Wood, able to speak freely now that he’s retired, says the Forest Service has a clear rules to permit mining on federal lands, but Resolution Copper’s new legislation short-circuits that process.
“It's bypassed all the normal kinds of analysis that we would have done for this kind of project,” Wood said.
“We were actually looking forward to the idea of running the project as a normal mining project, instead of a land exchange, since the bill kept not being passed and not being passed, where we could look at alternative mining methods.”
He added: “Everybody could have walked away with what they needed. Apaches could have access to a place that isn't going to be destroyed. The mining company could get the profits from the copper.”
Resolution Copper, and parent company Rio Tinto, declined repeated requests to interview with America Tonight.

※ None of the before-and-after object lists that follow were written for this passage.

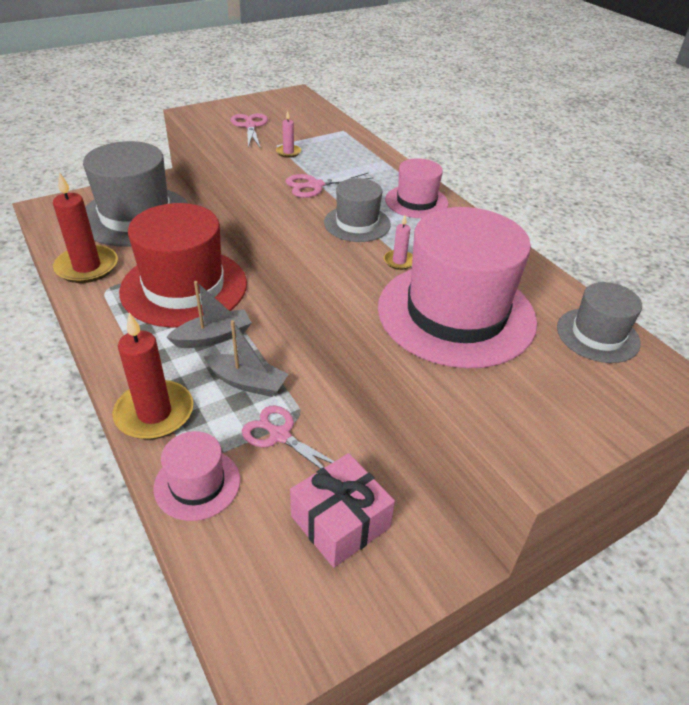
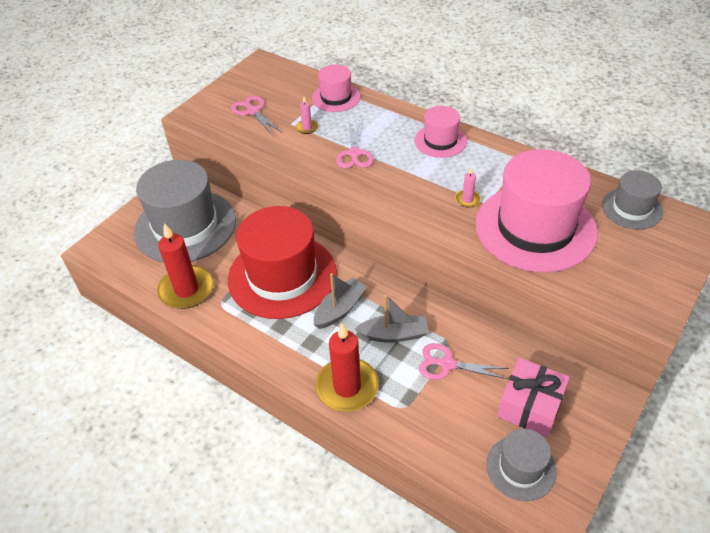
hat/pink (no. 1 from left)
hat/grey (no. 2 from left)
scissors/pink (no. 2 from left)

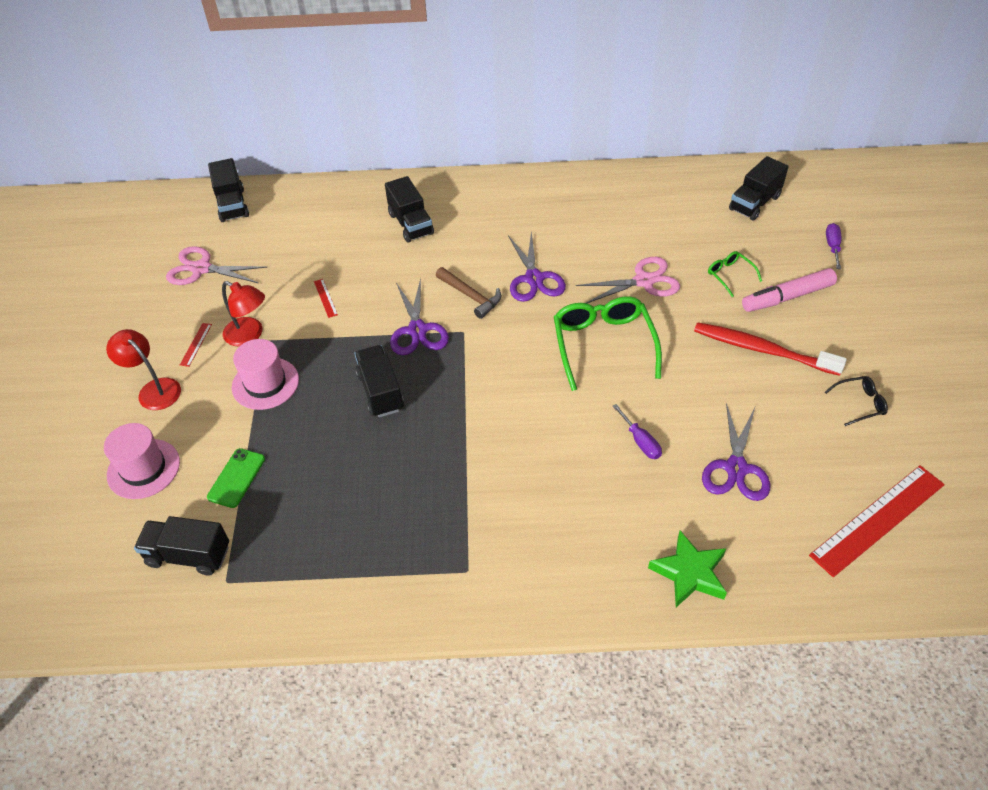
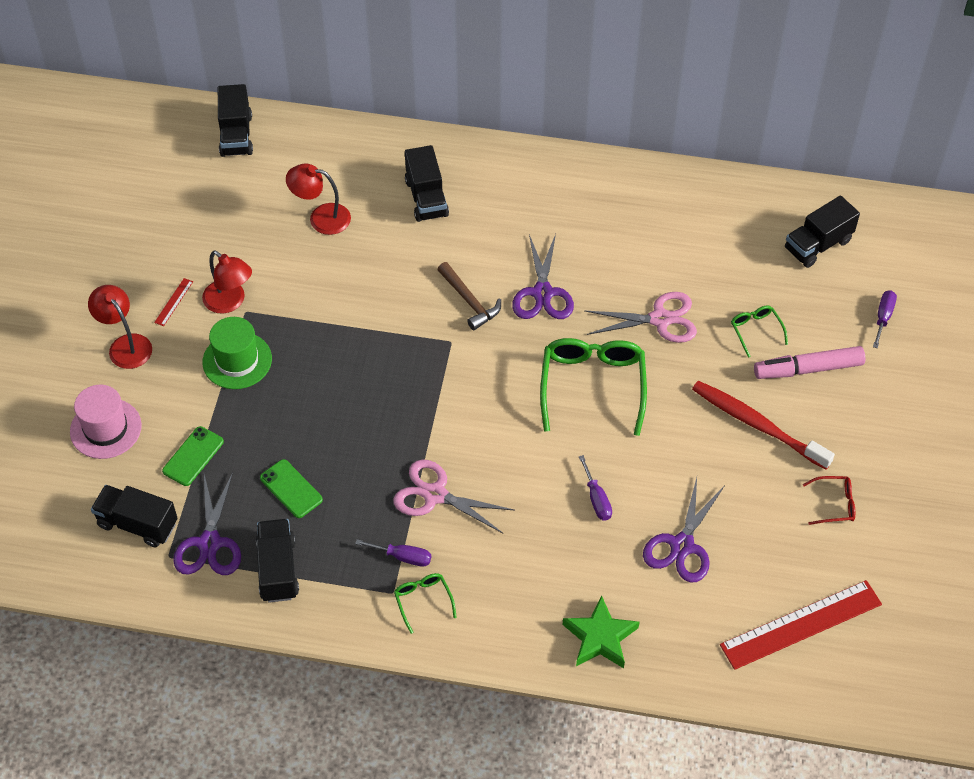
ruler/red (no. 2 from left in the first image)
phone/green (no. 2 from left)
lamp/red (no. 3 from left)
screwdriver/purple (no. 1 from left)
glasses/green (no. 1 from left)
scissors/pink (no. 1 from left)
truck/black (no. 3 from left)
scissors/purple (no. 1 from left)
hat/green
glasses/red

The company provided a written statement [PDF] addressing environmental and tribal concerns.
America Tonight also made multiple attempts to reach the Arizona congressional delegation that advocated for the land swap: Republican Sens. John McCain and Jeff Flake, and Rep. Paul Gosar plus Democratic Rep. Ann Kirkpatrick. All declined to comment or did not respond.
“At the end of the day I think the American people are getting short-changed badly. They are going to lose an exquisite, beautiful piece of landscape that belongs to them,” said Wood. “And yet a foreign-owned company is going to manage to make billions of dollars of profit off of resources that belong to the entire American public, and that’s the ultimate description of what happened here.”
Making a stand
President Obama signed the defense bill into law in mid-December, but the San Carlos Apaches say they haven’t given up yet. Tribal members organized a two-day protest march to draw attention to their cause, walking 44 miles along the highway from the reservation to Oak Flat.

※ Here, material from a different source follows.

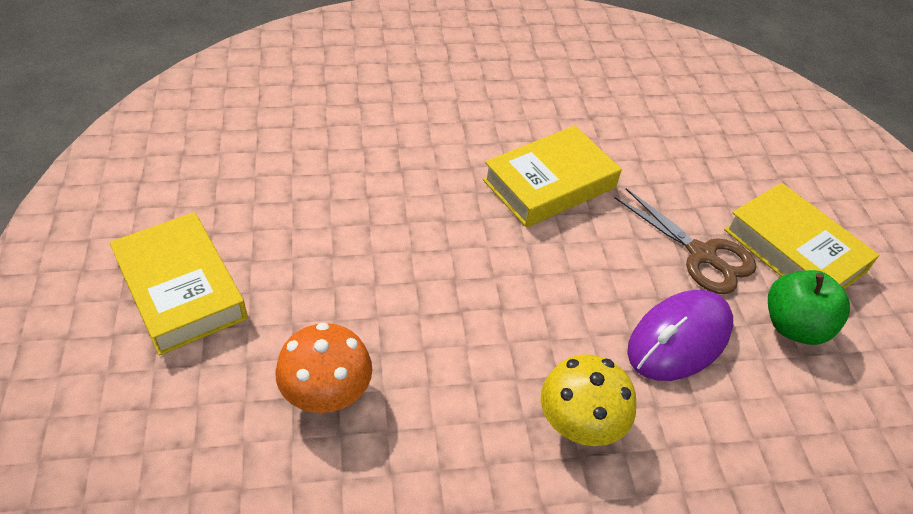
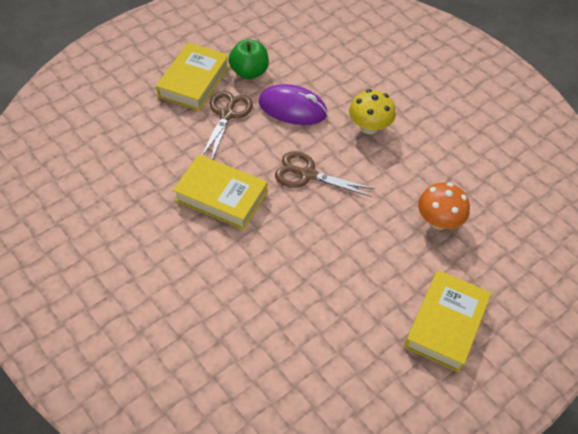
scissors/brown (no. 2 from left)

The San Carlos Apaches aren’t alone. Hundreds of supporters attended the gathering, while some tribe members pitched tents to signal their intention to occupy the land. Environmental groups like the Sierra Club and Arizona Mining Reform, and more than 500 other tribes have voiced opposition to the land exchange.
Nosie says the protest marks the beginning of a new phase in the tribe’s struggle against the mine. The next step will be a long-term occupation of Oak Flat by San Carlos tribe members.
“We are not going to vacate this area. We are going to stand here as Indian people,” Nosie said in an address to a crowd of supporters at Oak Flat. “It is time to face Congress and tell them our demands – nonviolently, religiously; to keep what is sacred and what is holy.”
But just up the road, Resolution Copper has already completed work on a new exploratory shaft. Reaching a depth of 7,000 feet, it is the deepest shaft in North America. According to the company's website, it will be used to gather information on the ore beneath, anticipating when the land will be theirs.